Input records:
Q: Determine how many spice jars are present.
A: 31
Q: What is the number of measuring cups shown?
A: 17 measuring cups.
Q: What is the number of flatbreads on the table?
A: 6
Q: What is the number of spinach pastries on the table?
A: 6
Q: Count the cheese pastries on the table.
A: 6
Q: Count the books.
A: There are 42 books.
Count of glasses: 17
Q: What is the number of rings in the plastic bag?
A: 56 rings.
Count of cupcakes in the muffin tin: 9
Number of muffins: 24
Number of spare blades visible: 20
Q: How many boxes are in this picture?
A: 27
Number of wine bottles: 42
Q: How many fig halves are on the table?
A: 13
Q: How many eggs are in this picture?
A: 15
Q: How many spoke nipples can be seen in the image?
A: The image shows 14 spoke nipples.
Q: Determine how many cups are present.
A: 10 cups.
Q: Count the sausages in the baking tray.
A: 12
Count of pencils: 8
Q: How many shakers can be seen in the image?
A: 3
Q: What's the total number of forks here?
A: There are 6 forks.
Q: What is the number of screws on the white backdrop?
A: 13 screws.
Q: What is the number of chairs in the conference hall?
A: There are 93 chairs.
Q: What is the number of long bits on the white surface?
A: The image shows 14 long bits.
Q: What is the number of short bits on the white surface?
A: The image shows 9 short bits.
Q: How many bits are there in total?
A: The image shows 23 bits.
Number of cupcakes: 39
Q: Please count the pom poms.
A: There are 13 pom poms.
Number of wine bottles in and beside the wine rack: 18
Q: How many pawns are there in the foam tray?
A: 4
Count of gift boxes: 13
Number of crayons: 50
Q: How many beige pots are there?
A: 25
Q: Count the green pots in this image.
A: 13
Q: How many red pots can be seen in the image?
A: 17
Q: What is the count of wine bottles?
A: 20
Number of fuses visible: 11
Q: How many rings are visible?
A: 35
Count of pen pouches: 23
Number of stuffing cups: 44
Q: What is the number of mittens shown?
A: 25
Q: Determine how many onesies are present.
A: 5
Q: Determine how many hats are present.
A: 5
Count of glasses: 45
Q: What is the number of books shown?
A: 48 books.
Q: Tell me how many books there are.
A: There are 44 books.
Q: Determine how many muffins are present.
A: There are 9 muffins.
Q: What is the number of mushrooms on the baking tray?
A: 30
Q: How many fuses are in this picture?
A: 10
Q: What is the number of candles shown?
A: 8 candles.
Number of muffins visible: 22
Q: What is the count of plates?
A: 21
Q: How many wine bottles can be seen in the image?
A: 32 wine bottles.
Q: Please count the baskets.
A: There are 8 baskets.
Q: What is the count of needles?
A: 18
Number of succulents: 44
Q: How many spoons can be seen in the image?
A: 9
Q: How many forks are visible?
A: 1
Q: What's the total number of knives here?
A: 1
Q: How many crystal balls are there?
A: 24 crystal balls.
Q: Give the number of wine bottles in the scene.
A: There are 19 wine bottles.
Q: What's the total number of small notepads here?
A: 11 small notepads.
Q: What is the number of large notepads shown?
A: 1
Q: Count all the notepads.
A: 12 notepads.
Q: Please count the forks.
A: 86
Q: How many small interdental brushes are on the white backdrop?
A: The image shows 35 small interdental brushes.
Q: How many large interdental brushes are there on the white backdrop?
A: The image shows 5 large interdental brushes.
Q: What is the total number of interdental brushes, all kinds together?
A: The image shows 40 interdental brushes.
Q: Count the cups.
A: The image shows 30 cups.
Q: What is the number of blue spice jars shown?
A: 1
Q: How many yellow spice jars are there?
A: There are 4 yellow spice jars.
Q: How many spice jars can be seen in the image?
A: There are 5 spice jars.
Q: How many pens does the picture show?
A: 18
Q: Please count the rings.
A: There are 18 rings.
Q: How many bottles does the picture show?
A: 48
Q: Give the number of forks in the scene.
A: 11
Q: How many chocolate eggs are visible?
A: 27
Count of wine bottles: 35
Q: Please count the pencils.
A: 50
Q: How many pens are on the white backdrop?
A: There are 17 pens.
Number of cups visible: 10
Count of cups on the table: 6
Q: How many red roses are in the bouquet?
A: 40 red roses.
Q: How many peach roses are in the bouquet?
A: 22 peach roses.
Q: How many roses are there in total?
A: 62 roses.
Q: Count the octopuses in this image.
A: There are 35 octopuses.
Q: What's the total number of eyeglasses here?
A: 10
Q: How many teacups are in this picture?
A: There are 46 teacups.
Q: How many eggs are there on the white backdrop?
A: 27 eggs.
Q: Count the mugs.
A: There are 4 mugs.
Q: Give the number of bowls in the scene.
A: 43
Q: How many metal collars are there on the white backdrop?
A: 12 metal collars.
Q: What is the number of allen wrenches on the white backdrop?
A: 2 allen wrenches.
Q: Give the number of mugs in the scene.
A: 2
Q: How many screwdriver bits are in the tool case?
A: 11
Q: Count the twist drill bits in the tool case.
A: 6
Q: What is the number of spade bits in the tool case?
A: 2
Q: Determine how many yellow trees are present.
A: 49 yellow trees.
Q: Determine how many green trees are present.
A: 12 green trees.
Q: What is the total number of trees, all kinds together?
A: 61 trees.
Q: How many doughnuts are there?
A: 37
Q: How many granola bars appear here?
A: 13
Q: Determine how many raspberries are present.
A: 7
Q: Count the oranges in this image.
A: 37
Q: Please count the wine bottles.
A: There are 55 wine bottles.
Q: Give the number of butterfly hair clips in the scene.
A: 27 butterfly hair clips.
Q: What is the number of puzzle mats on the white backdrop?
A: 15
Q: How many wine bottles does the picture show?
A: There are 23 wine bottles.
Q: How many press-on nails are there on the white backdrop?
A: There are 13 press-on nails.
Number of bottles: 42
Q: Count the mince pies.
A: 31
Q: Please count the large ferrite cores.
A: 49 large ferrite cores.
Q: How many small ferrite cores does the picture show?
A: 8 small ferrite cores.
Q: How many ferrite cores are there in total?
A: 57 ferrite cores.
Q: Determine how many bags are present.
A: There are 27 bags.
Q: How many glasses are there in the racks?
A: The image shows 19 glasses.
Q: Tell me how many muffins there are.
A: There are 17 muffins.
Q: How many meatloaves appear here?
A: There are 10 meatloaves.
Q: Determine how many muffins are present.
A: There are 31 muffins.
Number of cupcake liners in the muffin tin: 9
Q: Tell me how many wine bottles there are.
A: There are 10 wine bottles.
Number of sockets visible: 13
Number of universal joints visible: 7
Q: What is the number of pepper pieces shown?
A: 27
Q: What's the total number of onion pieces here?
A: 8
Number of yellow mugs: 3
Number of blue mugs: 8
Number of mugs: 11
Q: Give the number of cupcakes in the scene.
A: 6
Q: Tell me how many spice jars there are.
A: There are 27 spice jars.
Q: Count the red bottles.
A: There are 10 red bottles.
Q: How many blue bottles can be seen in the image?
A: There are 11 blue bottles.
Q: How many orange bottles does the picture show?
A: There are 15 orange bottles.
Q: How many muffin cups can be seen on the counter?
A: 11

Given problem:
Rewrite all the records above as a numbered list, one line per item, leaving out any blank lines.

Task output:
1. Q: Determine how many spice jars are present.
2. A: 31
3. Q: What is the number of measuring cups shown?
4. A: 17 measuring cups.
5. Q: What is the number of flatbreads on the table?
6. A: 6
7. Q: What is the number of spinach pastries on the table?
8. A: 6
9. Q: Count the cheese pastries on the table.
10. A: 6
11. Q: Count the books.
12. A: There are 42 books.
13. Count of glasses: 17
14. Q: What is the number of rings in the plastic bag?
15. A: 56 rings.
16. Count of cupcakes in the muffin tin: 9
17. Number of muffins: 24
18. Number of spare blades visible: 20
19. Q: How many boxes are in this picture?
20. A: 27
21. Number of wine bottles: 42
22. Q: How many fig halves are on the table?
23. A: 13
24. Q: How many eggs are in this picture?
25. A: 15
26. Q: How many spoke nipples can be seen in the image?
27. A: The image shows 14 spoke nipples.
28. Q: Determine how many cups are present.
29. A: 10 cups.
30. Q: Count the sausages in the baking tray.
31. A: 12
32. Count of pencils: 8
33. Q: How many shakers can be seen in the image?
34. A: 3
35. Q: What's the total number of forks here?
36. A: There are 6 forks.
37. Q: What is the number of screws on the white backdrop?
38. A: 13 screws.
39. Q: What is the number of chairs in the conference hall?
40. A: There are 93 chairs.
41. Q: What is the number of long bits on the white surface?
42. A: The image shows 14 long bits.
43. Q: What is the number of short bits on the white surface?
44. A: The image shows 9 short bits.
45. Q: How many bits are there in total?
46. A: The image shows 23 bits.
47. Number of cupcakes: 39
48. Q: Please count the pom poms.
49. A: There are 13 pom poms.
50. Number of wine bottles in and beside the wine rack: 18
51. Q: How many pawns are there in the foam tray?
52. A: 4
53. Count of gift boxes: 13
54. Number of crayons: 50
55. Q: How many beige pots are there?
56. A: 25
57. Q: Count the green pots in this image.
58. A: 13
59. Q: How many red pots can be seen in the image?
60. A: 17
61. Q: What is the count of wine bottles?
62. A: 20
63. Number of fuses visible: 11
64. Q: How many rings are visible?
65. A: 35
66. Count of pen pouches: 23
67. Number of stuffing cups: 44
68. Q: What is the number of mittens shown?
69. A: 25
70. Q: Determine how many onesies are present.
71. A: 5
72. Q: Determine how many hats are present.
73. A: 5
74. Count of glasses: 45
75. Q: What is the number of books shown?
76. A: 48 books.
77. Q: Tell me how many books there are.
78. A: There are 44 books.
79. Q: Determine how many muffins are present.
80. A: There are 9 muffins.
81. Q: What is the number of mushrooms on the baking tray?
82. A: 30
83. Q: How many fuses are in this picture?
84. A: 10
85. Q: What is the number of candles shown?
86. A: 8 candles.
87. Number of muffins visible: 22
88. Q: What is the count of plates?
89. A: 21
90. Q: How many wine bottles can be seen in the image?
91. A: 32 wine bottles.
92. Q: Please count the baskets.
93. A: There are 8 baskets.
94. Q: What is the count of needles?
95. A: 18
96. Number of succulents: 44
97. Q: How many spoons can be seen in the image?
98. A: 9
99. Q: How many forks are visible?
100. A: 1
101. Q: What's the total number of knives here?
102. A: 1
103. Q: How many crystal balls are there?
104. A: 24 crystal balls.
105. Q: Give the number of wine bottles in the scene.
106. A: There are 19 wine bottles.
107. Q: What's the total number of small notepads here?
108. A: 11 small notepads.
109. Q: What is the number of large notepads shown?
110. A: 1
111. Q: Count all the notepads.
112. A: 12 notepads.
113. Q: Please count the forks.
114. A: 86
115. Q: How many small interdental brushes are on the white backdrop?
116. A: The image shows 35 small interdental brushes.
117. Q: How many large interdental brushes are there on the white backdrop?
118. A: The image shows 5 large interdental brushes.
119. Q: What is the total number of interdental brushes, all kinds together?
120. A: The image shows 40 interdental brushes.
121. Q: Count the cups.
122. A: The image shows 30 cups.
123. Q: What is the number of blue spice jars shown?
124. A: 1
125. Q: How many yellow spice jars are there?
126. A: There are 4 yellow spice jars.
127. Q: How many spice jars can be seen in the image?
128. A: There are 5 spice jars.
129. Q: How many pens does the picture show?
130. A: 18
131. Q: Please count the rings.
132. A: There are 18 rings.
133. Q: How many bottles does the picture show?
134. A: 48
135. Q: Give the number of forks in the scene.
136. A: 11
137. Q: How many chocolate eggs are visible?
138. A: 27
139. Count of wine bottles: 35
140. Q: Please count the pencils.
141. A: 50
142. Q: How many pens are on the white backdrop?
143. A: There are 17 pens.
144. Number of cups visible: 10
145. Count of cups on the table: 6
146. Q: How many red roses are in the bouquet?
147. A: 40 red roses.
148. Q: How many peach roses are in the bouquet?
149. A: 22 peach roses.
150. Q: How many roses are there in total?
151. A: 62 roses.
152. Q: Count the octopuses in this image.
153. A: There are 35 octopuses.
154. Q: What's the total number of eyeglasses here?
155. A: 10
156. Q: How many teacups are in this picture?
157. A: There are 46 teacups.
158. Q: How many eggs are there on the white backdrop?
159. A: 27 eggs.
160. Q: Count the mugs.
161. A: There are 4 mugs.
162. Q: Give the number of bowls in the scene.
163. A: 43
164. Q: How many metal collars are there on the white backdrop?
165. A: 12 metal collars.
166. Q: What is the number of allen wrenches on the white backdrop?
167. A: 2 allen wrenches.
168. Q: Give the number of mugs in the scene.
169. A: 2
170. Q: How many screwdriver bits are in the tool case?
171. A: 11
172. Q: Count the twist drill bits in the tool case.
173. A: 6
174. Q: What is the number of spade bits in the tool case?
175. A: 2
176. Q: Determine how many yellow trees are present.
177. A: 49 yellow trees.
178. Q: Determine how many green trees are present.
179. A: 12 green trees.
180. Q: What is the total number of trees, all kinds together?
181. A: 61 trees.
182. Q: How many doughnuts are there?
183. A: 37
184. Q: How many granola bars appear here?
185. A: 13
186. Q: Determine how many raspberries are present.
187. A: 7
188. Q: Count the oranges in this image.
189. A: 37
190. Q: Please count the wine bottles.
191. A: There are 55 wine bottles.
192. Q: Give the number of butterfly hair clips in the scene.
193. A: 27 butterfly hair clips.
194. Q: What is the number of puzzle mats on the white backdrop?
195. A: 15
196. Q: How many wine bottles does the picture show?
197. A: There are 23 wine bottles.
198. Q: How many press-on nails are there on the white backdrop?
199. A: There are 13 press-on nails.
200. Number of bottles: 42
201. Q: Count the mince pies.
202. A: 31
203. Q: Please count the large ferrite cores.
204. A: 49 large ferrite cores.
205. Q: How many small ferrite cores does the picture show?
206. A: 8 small ferrite cores.
207. Q: How many ferrite cores are there in total?
208. A: 57 ferrite cores.
209. Q: Determine how many bags are present.
210. A: There are 27 bags.
211. Q: How many glasses are there in the racks?
212. A: The image shows 19 glasses.
213. Q: Tell me how many muffins there are.
214. A: There are 17 muffins.
215. Q: How many meatloaves appear here?
216. A: There are 10 meatloaves.
217. Q: Determine how many muffins are present.
218. A: There are 31 muffins.
219. Number of cupcake liners in the muffin tin: 9
220. Q: Tell me how many wine bottles there are.
221. A: There are 10 wine bottles.
222. Number of sockets visible: 13
223. Number of universal joints visible: 7
224. Q: What is the number of pepper pieces shown?
225. A: 27
226. Q: What's the total number of onion pieces here?
227. A: 8
228. Number of yellow mugs: 3
229. Number of blue mugs: 8
230. Number of mugs: 11
231. Q: Give the number of cupcakes in the scene.
232. A: 6
233. Q: Tell me how many spice jars there are.
234. A: There are 27 spice jars.
235. Q: Count the red bottles.
236. A: There are 10 red bottles.
237. Q: How many blue bottles can be seen in the image?
238. A: There are 11 blue bottles.
239. Q: How many orange bottles does the picture show?
240. A: There are 15 orange bottles.
241. Q: How many muffin cups can be seen on the counter?
242. A: 11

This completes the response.